Linha que terminou em 2022 volta a financiar hospitais e entidades que prestam atendimento pelo SUS
O presidente Luiz Inácio Lula da Silva sancionou nesta quinta-feira (6), em Brasília (DF), a lei que permite até 2030 o uso de recursos do FGTS (Fundo de Garantia do Tempo de Serviço) em empréstimos para hospitais filantrópicos, santas casas e entidades sem fins lucrativos que atendem pelo SUS (Sistema Único de Saúde). A medida reabre uma linha de crédito encerrada em 2022 e oferece financiamento de longo prazo às instituições.
Lula sancionou lei que permite uso do FGTS em empréstimos para hospitais filantrópicos e santas casas até 2030. A medida reabre o Programa Caixa Hospitais FGTS, encerrado em 2022, que movimentou R$ 3 bilhões para 140 hospitais. Os recursos não saem das contas dos trabalhadores, mas financiam instituições que atendem pelo SUS, incluindo entidades que assistem pessoas com deficiência.
A sanção transforma em lei o projeto aprovado pelo Senado em 15 de julho. Na ocasião, o Campo Grande News mostrou que a proposta havia passado pelo plenário com parecer favorável do senador Nelsinho Trad (PSD-MS) e aguardava decisão da Presidência da República.
O texto reabre o Programa Caixa Hospitais FGTS, criado para financiar instituições que prestam serviços complementares ao SUS. Também podem contratar os empréstimos entidades sem fins lucrativos que atendem pessoas com deficiência.

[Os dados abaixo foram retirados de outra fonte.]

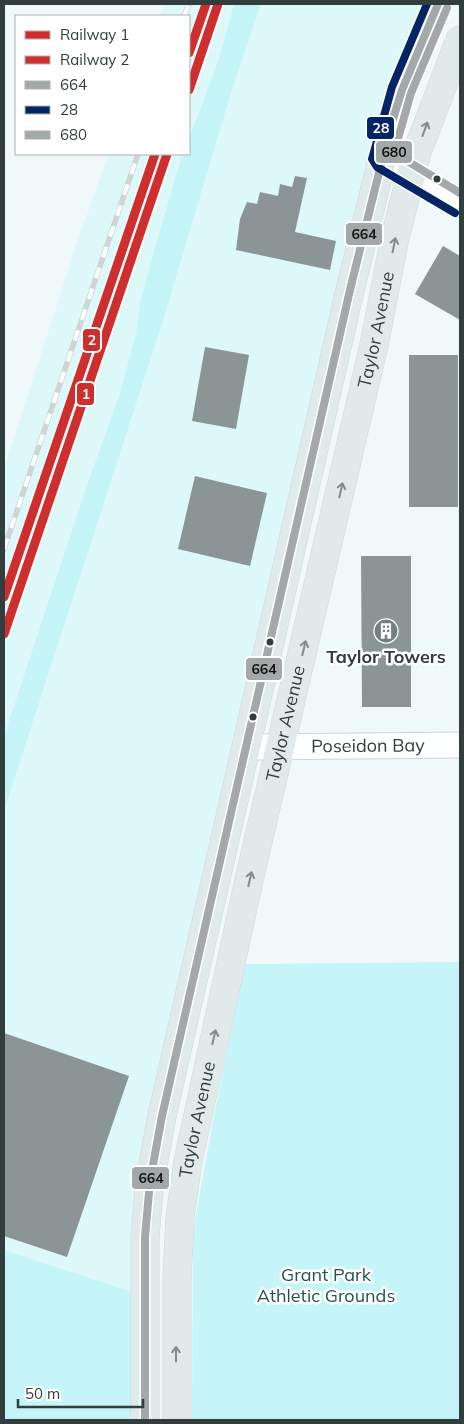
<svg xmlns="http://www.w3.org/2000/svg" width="464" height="1424" viewBox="0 0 464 1424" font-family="Mulish,sans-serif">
	<rect width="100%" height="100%" fill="#eff9fa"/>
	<path fill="#ddf8f9" d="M164,4h70l-15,55 -30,80v-123h-29z
		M261,4h177l-5,9 -248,997 -41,286 -140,-46v-439l159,-490 69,-231z
		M109,154h74l-33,111 -10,38 -4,31 -17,62 -31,86 -84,254v-267l76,-236z"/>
	<path fill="#c5f5f8" d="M234,4h27l-29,86 -69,231 -159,490v-75l84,-254 31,-86 17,-62 4,-31 10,-38 32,-110 1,-1h6v-15l30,-80z
		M460,962v458h-268l1,-189 22,-121 30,-146z
		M4,1250l140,46 1,124h-141z"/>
	<path fill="#8b9596" d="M295,176l12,2 -12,54 41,9 -6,29 -94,-20 4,-31 7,-17 10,2 3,-12 18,4 2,-12 12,3z
		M443,246l17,10v64l-45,-26z
		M205,347l44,8 -13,74 -44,-8z
		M409,355h49v152h-49z
		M195,476l72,17 -17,73 -72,-17z
		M361,556h50v151h-49z
		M4,1033l125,43 -62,181 -63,-21z"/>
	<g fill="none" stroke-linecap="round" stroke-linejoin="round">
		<defs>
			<g id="minor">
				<path d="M382,158l78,46"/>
				<path id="s1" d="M247,747l213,-2"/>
			</g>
			<g id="major">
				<path d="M145,1420v-183l5,-56 12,-65 188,-826 39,-158 13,-42 36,-86"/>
				<path id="s2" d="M177,1420v-140l3,-63 8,-56 61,-281 125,-535 21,-108 22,-85 43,-112"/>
			</g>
		</defs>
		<use href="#minor" stroke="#ccd6d7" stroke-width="27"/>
		<use href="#major" stroke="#d0d6d7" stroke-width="29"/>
		<use href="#minor" stroke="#fdfefe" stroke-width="25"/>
		<use href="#major" stroke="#e1eaeb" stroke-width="28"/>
		<defs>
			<path id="rail" d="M184,16l5,-12
				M4,549l134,-395"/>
		</defs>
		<use href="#rail" stroke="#d0d4d4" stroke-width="5.5"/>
		<use href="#rail" stroke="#fff" stroke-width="4" stroke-dasharray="11" stroke-linecap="butt"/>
		<defs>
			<path id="bus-1" d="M145,1420v-183l5,-56 12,-65 188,-826 39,-158 13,-42 36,-86"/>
			<path id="bus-2" d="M427,4l-35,83 -20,72 5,8 78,46"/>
			<path id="bus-3" d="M447,8l-36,85 -17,60 66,40"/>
		</defs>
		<use href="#bus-1" stroke="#fff" stroke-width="11"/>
		<use href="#bus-2" stroke="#fff" stroke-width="11"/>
		<use href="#bus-3" stroke="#fff" stroke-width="11"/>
		<use href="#bus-1" stroke="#a3a8a8" stroke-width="8"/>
		<use href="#bus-2" stroke="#052465" stroke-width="8"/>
		<use href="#bus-3" stroke="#a3a8a8" stroke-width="8"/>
		<defs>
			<path id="rail-1" d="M189,90l29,-86
				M4,634l163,-480"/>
			<path id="rail-2" d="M189,53l17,-49
				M4,597l151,-443"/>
		</defs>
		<use href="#rail-1" stroke="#fff" stroke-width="12"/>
		<use href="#rail-2" stroke="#fff" stroke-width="12"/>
		<use href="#rail-1" stroke="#cf2e2f" stroke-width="9"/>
		<use href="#rail-2" stroke="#cf2e2f" stroke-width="9"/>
	</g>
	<defs><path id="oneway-shaft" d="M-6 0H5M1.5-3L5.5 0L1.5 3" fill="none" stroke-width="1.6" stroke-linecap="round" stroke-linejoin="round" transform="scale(1.25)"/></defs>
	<g stroke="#818b8c">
		<use href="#oneway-shaft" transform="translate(425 129) rotate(-70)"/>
		<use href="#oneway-shaft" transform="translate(394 245) rotate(-79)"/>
		<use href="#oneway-shaft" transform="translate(341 490) rotate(-77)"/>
		<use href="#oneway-shaft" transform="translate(304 648) rotate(-77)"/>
		<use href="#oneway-shaft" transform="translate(250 879) rotate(-77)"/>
		<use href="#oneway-shaft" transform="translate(214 1037) rotate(-77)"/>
		<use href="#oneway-shaft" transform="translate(176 1354) rotate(-90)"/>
	</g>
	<defs>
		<symbol id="building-disc" viewBox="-11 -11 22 22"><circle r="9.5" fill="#747f80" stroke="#fff"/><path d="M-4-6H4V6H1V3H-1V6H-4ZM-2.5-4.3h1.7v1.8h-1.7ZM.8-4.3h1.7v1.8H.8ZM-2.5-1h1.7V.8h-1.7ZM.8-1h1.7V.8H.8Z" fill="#fff"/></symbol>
	</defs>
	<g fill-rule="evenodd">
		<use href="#building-disc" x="372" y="617" width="28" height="28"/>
	</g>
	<g fill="#323d3e" stroke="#fff" stroke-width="2">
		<circle cx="437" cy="179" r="4.5"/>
		<circle cx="270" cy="642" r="4.5"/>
		<circle cx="253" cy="717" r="4.5"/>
	</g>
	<g text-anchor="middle" stroke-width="5" stroke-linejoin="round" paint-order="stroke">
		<g font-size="18" fill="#323d3e" stroke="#fff">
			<text dy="6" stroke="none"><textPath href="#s2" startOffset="1112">Taylor Avenue</textPath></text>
			<text dy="6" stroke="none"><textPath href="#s2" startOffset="708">Taylor Avenue</textPath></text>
			<text dy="6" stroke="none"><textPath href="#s1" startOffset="121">Poseidon Bay</textPath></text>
			<text dy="6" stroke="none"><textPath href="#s2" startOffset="302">Taylor Avenue</textPath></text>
		</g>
		<g font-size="18" font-weight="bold" fill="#323d3e" stroke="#fff">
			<text x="386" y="663">Taylor Towers</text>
		</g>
		<g font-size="18" fill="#245254" stroke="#fff">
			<text x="326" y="1281">Grant Park<tspan x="326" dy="21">Athletic Grounds</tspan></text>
		</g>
	</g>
	<g stroke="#fff" stroke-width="2">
		<rect x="366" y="116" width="29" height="24" rx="5" fill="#052465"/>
		<rect x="375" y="140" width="38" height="24" rx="5" fill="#a3a8a8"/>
		<rect x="345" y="222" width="38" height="24" rx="5" fill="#a3a8a8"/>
		<rect x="82" y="328" width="19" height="24" rx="5" fill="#cf2e2f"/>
		<rect x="76" y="382" width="19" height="24" rx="5" fill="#cf2e2f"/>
		<rect x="245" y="657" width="38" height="24" rx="5" fill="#a3a8a8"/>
		<rect x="131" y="1166" width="39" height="24" rx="5" fill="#a3a8a8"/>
	</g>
	<g font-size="14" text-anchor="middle" font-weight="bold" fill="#fff">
		<text x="381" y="133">28</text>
		<text x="92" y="345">2</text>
		<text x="86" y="399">1</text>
	</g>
	<g font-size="14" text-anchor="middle" font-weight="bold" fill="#111">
		<text x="394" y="157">680</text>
		<text x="364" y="239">664</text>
		<text x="264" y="674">664</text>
		<text x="151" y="1183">664</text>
	</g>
	<rect width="464" height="1424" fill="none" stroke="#323d3e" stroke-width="10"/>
	<rect x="15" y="15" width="175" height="140" fill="#ffffff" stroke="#adb1b2"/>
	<rect x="25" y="31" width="25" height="8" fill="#cf2e2f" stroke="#adb1b2"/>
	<text x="60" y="40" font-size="15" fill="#323d3e">Railway 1</text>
	<rect x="25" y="56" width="25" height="8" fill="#cf2e2f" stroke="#adb1b2"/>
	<text x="60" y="65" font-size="15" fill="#323d3e">Railway 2</text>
	<rect x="25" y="81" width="25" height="8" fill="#a3a8a8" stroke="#adb1b2"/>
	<text x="60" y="90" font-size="15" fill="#323d3e">664</text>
	<rect x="25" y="106" width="25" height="8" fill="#052465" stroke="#adb1b2"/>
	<text x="60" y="115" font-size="15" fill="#323d3e">28</text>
	<rect x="25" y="131" width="25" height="8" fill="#a3a8a8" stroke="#adb1b2"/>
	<text x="60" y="140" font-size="15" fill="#323d3e">680</text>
	<path d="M18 1399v8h125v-8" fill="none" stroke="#323d3e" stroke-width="2.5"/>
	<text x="25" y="1399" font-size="15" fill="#323d3e" stroke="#ffffff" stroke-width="4" paint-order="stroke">50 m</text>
</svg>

O dinheiro não será retirado das contas dos trabalhadores para repasse direto aos hospitais. Os recursos do FGTS servirão como fonte para operações de crédito contratadas pelas instituições dentro das regras do programa.
A linha funcionou entre 2019 e 2022, quando terminou o prazo previsto anteriormente. Durante esse período, cerca de R$ 3 bilhões foram movimentados em empréstimos para aproximadamente 140 hospitais filantrópicos, conforme dados apresentados durante a tramitação do projeto.
A proposta busca permitir que as instituições troquem dívidas com juros mais altos por financiamentos de prazo maior e custo menor. Com a sanção, essa possibilidade fica disponível até 2030.
Segundo o Ministério da Saúde, santas casas e hospitais filantrópicos representam 77% das unidades que integram a rede de prevenção, diagnóstico e tratamento do câncer no País.
Ao anunciar a sanção integral, o ministro da Saúde, Alexandre Padilha, afirmou que a mudança permite às santas casas acesso a condições de financiamento semelhantes às oferecidas com recursos do FGTS para habitação e saneamento.
A prorrogação passou primeiro pela Câmara dos Deputados.